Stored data
○ ○ ○

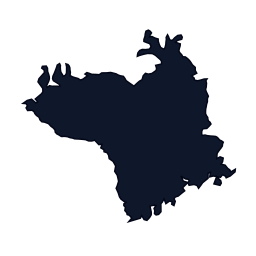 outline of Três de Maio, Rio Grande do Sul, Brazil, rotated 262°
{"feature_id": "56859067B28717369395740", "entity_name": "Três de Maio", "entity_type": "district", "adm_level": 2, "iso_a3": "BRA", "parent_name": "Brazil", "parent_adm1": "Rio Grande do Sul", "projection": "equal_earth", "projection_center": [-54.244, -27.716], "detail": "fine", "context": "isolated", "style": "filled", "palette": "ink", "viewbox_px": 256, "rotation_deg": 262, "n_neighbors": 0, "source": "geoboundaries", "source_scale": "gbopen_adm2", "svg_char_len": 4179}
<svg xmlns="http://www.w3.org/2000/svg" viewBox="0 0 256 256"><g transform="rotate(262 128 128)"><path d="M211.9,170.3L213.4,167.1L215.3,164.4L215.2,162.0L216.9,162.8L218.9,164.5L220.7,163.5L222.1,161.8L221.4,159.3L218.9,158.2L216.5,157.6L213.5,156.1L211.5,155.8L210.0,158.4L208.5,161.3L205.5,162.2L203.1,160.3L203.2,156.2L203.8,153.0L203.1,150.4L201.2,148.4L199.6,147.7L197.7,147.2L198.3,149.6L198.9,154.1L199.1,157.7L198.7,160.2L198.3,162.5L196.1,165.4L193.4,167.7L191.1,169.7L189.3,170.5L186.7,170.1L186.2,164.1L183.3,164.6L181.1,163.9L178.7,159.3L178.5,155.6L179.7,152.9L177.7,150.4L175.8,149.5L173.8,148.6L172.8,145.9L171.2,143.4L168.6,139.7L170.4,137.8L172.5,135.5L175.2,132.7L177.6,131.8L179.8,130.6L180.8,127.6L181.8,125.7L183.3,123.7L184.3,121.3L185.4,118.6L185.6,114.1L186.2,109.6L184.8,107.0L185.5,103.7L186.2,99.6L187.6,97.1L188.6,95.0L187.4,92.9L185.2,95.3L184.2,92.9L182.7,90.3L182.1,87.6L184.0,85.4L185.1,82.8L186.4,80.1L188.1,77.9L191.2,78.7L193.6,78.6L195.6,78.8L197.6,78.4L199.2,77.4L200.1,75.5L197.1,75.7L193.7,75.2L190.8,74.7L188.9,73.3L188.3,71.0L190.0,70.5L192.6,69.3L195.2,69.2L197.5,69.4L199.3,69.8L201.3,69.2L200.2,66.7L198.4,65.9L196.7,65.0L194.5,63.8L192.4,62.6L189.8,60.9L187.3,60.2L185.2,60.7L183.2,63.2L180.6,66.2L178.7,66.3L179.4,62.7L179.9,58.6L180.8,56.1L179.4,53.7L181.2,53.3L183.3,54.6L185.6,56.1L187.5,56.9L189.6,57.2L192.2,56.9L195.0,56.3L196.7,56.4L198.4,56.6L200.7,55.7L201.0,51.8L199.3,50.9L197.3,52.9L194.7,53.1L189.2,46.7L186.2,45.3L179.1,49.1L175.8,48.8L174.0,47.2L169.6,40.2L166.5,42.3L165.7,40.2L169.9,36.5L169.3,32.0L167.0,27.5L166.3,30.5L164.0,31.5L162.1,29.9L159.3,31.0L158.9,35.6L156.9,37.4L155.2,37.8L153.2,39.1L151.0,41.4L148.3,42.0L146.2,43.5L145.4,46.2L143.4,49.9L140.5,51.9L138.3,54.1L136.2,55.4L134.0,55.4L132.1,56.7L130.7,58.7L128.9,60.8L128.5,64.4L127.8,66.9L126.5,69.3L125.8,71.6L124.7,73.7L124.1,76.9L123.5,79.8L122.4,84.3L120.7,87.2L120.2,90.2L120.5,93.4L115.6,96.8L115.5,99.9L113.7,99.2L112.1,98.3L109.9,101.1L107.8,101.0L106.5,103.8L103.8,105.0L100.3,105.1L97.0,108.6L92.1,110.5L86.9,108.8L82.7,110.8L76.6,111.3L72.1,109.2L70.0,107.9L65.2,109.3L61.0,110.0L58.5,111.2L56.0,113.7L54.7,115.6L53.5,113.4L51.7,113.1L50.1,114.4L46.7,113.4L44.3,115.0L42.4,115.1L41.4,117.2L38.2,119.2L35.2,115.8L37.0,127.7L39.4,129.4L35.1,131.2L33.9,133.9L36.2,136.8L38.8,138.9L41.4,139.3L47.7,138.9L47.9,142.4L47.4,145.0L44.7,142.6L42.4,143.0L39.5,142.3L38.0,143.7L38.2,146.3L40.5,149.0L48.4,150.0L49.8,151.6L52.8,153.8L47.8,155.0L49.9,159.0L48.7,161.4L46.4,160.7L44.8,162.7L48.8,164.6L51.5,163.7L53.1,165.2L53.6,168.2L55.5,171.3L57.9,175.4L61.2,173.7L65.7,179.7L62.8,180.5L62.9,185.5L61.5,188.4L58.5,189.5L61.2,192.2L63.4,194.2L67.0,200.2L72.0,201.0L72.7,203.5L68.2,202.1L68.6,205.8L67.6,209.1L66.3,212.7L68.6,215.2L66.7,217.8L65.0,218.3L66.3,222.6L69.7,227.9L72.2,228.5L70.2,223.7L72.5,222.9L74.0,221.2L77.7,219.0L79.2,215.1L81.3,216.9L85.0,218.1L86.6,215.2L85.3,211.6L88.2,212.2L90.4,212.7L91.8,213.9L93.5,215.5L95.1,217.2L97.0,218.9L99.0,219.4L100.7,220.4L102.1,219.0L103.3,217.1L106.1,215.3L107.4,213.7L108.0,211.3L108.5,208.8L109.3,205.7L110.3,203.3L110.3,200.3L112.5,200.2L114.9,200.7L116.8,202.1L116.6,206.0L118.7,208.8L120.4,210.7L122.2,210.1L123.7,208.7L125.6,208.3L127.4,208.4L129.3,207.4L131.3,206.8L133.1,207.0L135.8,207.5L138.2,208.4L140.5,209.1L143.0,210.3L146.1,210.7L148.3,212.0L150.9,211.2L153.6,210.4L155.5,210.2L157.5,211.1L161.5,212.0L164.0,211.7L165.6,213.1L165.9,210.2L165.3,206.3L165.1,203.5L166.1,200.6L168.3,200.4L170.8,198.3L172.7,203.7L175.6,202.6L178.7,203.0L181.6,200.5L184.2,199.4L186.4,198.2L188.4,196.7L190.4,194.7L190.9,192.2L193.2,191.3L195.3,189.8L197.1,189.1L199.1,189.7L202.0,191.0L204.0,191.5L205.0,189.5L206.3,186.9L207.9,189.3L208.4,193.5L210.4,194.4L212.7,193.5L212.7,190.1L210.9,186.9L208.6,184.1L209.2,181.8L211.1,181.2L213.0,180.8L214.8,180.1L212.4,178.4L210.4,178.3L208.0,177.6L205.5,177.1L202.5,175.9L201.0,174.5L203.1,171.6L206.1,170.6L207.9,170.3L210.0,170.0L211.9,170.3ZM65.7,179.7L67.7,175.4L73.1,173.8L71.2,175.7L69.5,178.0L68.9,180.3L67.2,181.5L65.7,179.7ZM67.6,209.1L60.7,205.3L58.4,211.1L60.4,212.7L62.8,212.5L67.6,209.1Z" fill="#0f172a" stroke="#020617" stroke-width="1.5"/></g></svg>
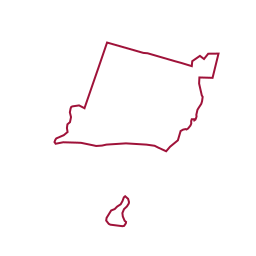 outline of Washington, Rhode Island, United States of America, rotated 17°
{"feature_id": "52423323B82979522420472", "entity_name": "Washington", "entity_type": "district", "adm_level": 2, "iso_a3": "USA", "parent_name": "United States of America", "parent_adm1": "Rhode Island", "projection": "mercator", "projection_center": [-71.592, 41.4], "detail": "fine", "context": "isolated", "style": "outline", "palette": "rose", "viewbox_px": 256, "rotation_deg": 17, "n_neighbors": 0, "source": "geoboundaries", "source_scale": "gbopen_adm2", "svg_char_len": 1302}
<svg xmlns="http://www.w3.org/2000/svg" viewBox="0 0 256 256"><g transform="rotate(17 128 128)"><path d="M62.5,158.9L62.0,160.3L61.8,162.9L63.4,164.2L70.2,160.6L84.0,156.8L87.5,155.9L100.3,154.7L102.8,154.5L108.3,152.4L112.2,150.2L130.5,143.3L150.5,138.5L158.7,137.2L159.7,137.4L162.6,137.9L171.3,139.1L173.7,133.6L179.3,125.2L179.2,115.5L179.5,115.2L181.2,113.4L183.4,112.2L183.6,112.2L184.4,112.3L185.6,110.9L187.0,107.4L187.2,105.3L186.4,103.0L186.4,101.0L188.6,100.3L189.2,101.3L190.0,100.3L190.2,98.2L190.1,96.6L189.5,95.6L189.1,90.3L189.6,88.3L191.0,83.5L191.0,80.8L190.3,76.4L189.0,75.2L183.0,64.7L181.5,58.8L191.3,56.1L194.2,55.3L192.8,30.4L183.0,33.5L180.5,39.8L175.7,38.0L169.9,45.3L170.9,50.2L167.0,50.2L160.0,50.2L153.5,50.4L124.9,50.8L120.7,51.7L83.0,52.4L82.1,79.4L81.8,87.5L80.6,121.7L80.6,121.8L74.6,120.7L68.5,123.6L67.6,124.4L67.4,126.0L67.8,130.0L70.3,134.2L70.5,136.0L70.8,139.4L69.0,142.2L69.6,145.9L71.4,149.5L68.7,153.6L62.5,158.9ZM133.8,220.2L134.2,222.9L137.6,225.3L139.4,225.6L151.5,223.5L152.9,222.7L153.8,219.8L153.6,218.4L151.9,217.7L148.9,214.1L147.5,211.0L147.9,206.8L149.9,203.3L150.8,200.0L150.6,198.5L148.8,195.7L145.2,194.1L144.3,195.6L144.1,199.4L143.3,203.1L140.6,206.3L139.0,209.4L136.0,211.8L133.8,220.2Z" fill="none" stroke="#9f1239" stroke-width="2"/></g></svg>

○ ○ ○

▶ [Requirements]:
List every line of the material that contains the string "source".

▶ [Written reply]:
{"feature_id": "56859067B28717369395740", "entity_name": "Três de Maio", "entity_type": "district", "adm_level": 2, "iso_a3": "BRA", "parent_name": "Brazil", "parent_adm1": "Rio Grande do Sul", "projection": "equal_earth", "projection_center": [-54.244, -27.716], "detail": "fine", "context": "isolated", "style": "filled", "palette": "ink", "viewbox_px": 256, "rotation_deg": 262, "n_neighbors": 0, "source": "geoboundaries", "source_scale": "gbopen_adm2", "svg_char_len": 4179}
{"feature_id": "52423323B82979522420472", "entity_name": "Washington", "entity_type": "district", "adm_level": 2, "iso_a3": "USA", "parent_name": "United States of America", "parent_adm1": "Rhode Island", "projection": "mercator", "projection_center": [-71.592, 41.4], "detail": "fine", "context": "isolated", "style": "outline", "palette": "rose", "viewbox_px": 256, "rotation_deg": 17, "n_neighbors": 0, "source": "geoboundaries", "source_scale": "gbopen_adm2", "svg_char_len": 1302}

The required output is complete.